And so far, that strategy likely provided outsized returns as a hedge: ARKK is down about 30% from its highs, while the QQQ ETF is down just about 0.7% from its February peak.
Chris Murphy, co-head of derivatives strategy at Susquehanna International Group, said: “If you were sitting on some serious gains heading into this year and you want to protect those gains, it was an effective strategy.”
Deer Park Road Management Co. bought puts on 2.15 million ARKK shares with a notional value of about $258 million. Deer Park Chief Investment Officer Scott Burg said: “As rates have been going up, the tech stocks have been getting crushed. You could see that in the first quarter.”
Efrem Kamen, the head of New York-based Pura Vida Investments, said: “The Ark Innovation fund had a tremendous run over the course of 2020 and early 2021. However, the level of fund flows into the ETF appeared to be extreme.” Kamen’s fund bought puts on 622,500 ARKK shares with a notional value of about $75 million.
“Volatility on Ark Innovation ETF was an efficient way to hedge some of the factor risk in our portfolio,” Kamen continued.
Eric Balchunas, an ETF analyst for Bloomberg Intelligence concluded: “Sometimes hedge funds look at Tesla and Ark, and think ‘This is just way too much and I can make a killing here.’”
Recall, at the beginning of 2021, we noted that short interest in Wood’s funds had “exploded” amidst their rise in 2020.
And while shorts may have been paid modestly in 2021 so far, with ARKK about 30% off its highs, Wood’s ARK hasn’t sank just yet. Days ago we wrote that Wood’s strategy of selling liquid tech names in order to rotate into smaller, more “speculative” names has miraculously held up, so far, in 2021.
Despite selling some of her largest holdings, ARK “no longer holds a stake bigger than 20% in any stock,” Bloomberg reported this week. The firm’s largest holding, formerly 21.3% in Compugen, is now down to 17.2%.
Nikko Asset Management has a minority stake in ARK and the number of stocks where the two asset managers own more than 20% has fallen to 8 names, from 10.
Tom Essaye, a former Merrill Lynch trader, told Bloomberg: “This is an evolution a bit — Ark accepting it’s a large fund-family now. It makes sense that especially in some of the smaller cap names they are reducing that concentration. How much money you put to work in the smaller names can alter the risk-reward calculation.”

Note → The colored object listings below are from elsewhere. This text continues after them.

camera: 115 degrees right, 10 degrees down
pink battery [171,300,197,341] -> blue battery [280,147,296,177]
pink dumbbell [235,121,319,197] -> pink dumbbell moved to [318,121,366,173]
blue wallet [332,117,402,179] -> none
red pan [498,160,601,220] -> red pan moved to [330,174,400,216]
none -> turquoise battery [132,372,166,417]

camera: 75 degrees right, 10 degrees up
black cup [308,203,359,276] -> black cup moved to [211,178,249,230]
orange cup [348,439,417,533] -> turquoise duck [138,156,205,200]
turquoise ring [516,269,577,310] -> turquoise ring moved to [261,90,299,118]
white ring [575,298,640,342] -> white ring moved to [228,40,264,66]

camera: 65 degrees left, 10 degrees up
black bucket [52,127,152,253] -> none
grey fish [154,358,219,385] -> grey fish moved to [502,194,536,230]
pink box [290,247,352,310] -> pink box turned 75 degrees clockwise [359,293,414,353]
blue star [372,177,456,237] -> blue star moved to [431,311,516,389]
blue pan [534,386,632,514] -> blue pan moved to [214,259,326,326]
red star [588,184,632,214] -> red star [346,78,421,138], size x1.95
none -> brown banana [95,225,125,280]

ARK’s flagship “Innovation” fund is down more than 32% from its peak on February 12, but outflows haven’t yet been rushed. This has allowed Wood the time for “an orderly adjustment of positions”.

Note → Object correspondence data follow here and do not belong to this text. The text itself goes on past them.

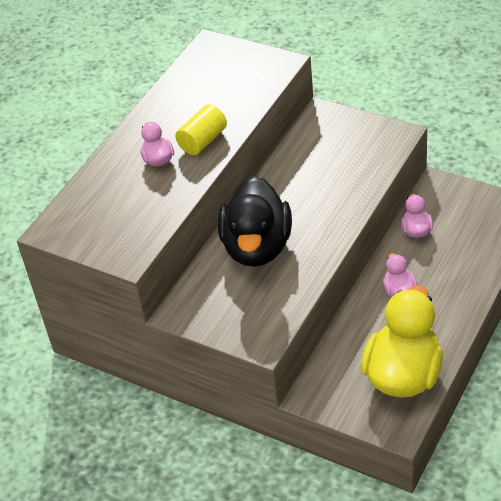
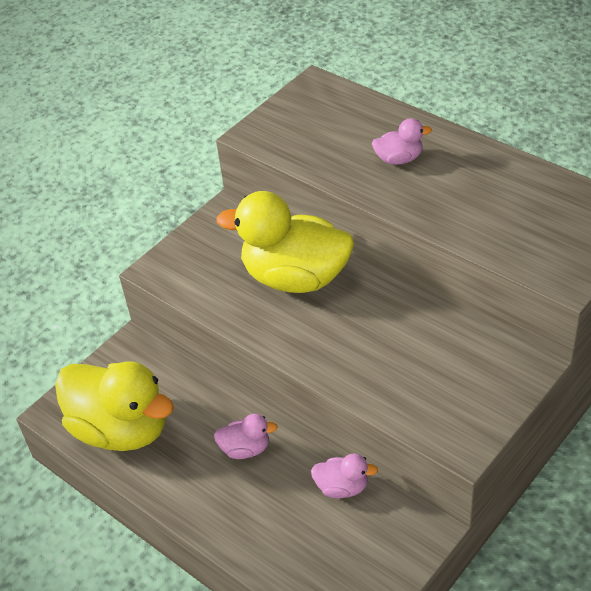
camera: 100 degrees right, 0 degrees up
yellow cylinder [175,104,227,155] -> none
black duck [218,176,292,267] -> yellow duck [216,191,354,293]

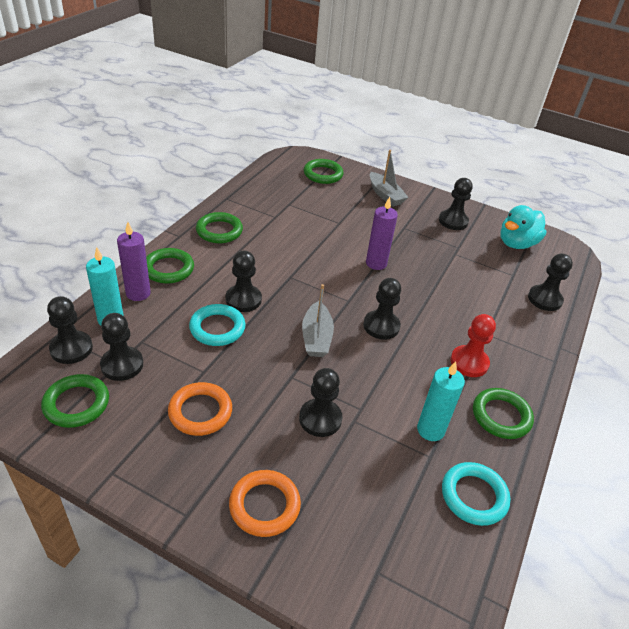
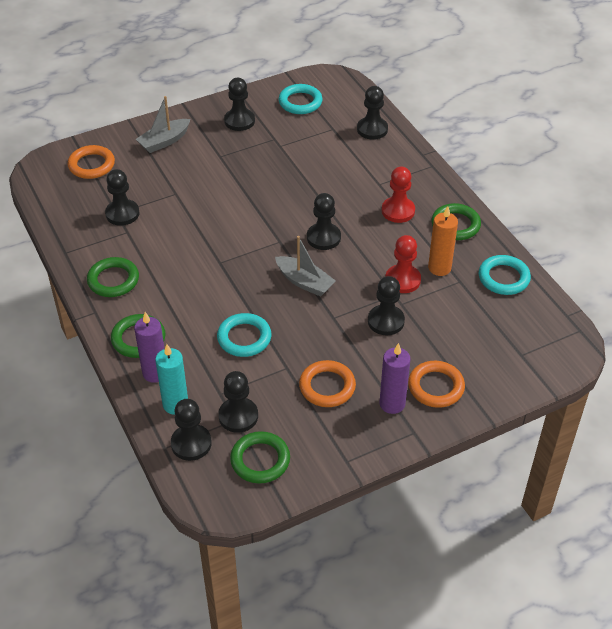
camera: 50 degrees left, 5 degrees up
black pawn [226,250,262,312] -> black pawn moved to [105,169,139,226]
green ring [303,159,344,184] -> orange ring [68,145,115,179]
purple candle [366,197,398,270] -> purple candle moved to [380,343,410,414]
grey boat [370,150,409,207] -> grey boat turned 135 degrees clockwise [136,96,190,153]
turquoise candle [417,361,465,441] -> orange candle [428,206,458,276]
turquoise duck [500,205,547,249] -> turquoise ring [278,84,323,114]
none -> red pawn [385,235,421,293]

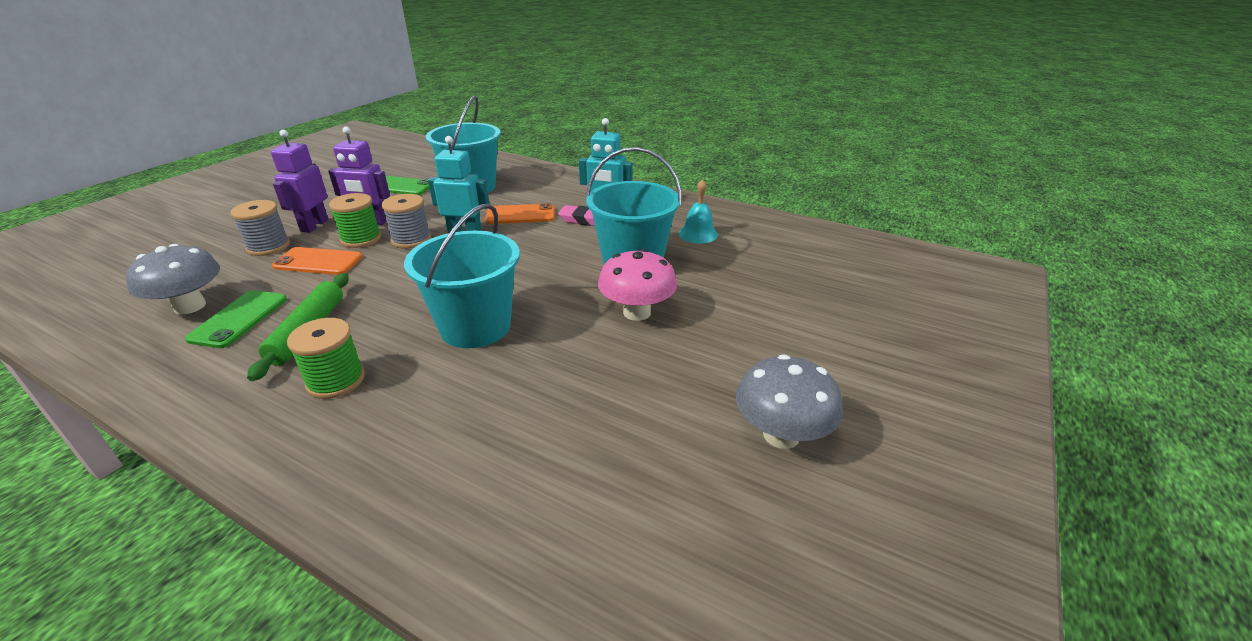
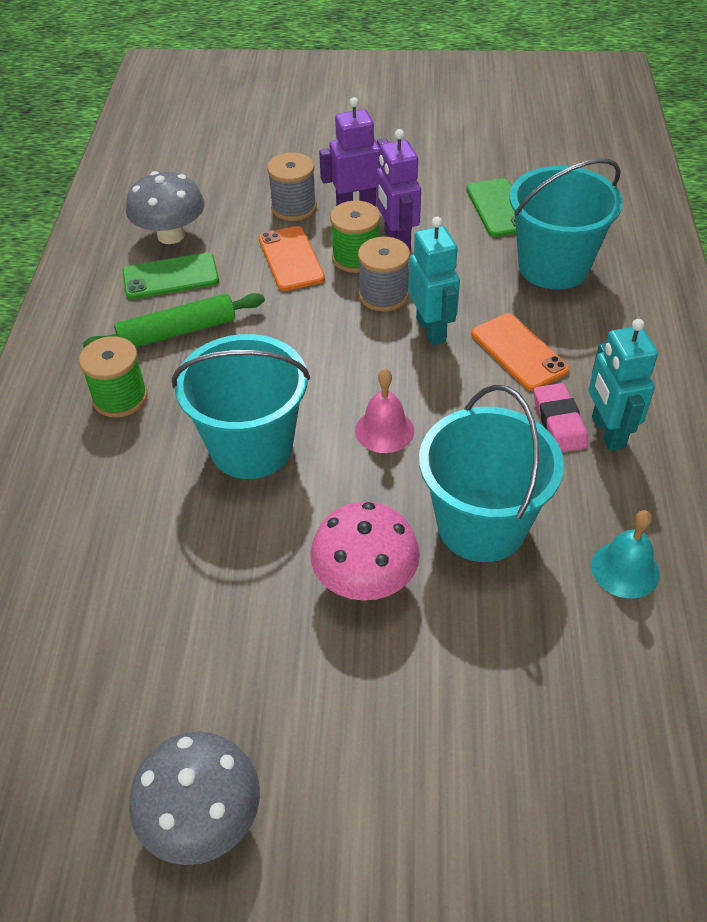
camera: 65 degrees right, 15 degrees up
none -> pink bell [355,369,414,453]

Todd Rosenbluth, head of ETF & mutual fund research at CFRA Research, commented: “My fear was that investors that were relatively new to the strategy would see weak performance and then pull out just as management had increasingly favored some of these smaller companies. But because investors have stayed relatively loyal, they have not had to make changes to the portfolio to meet client redemptions.”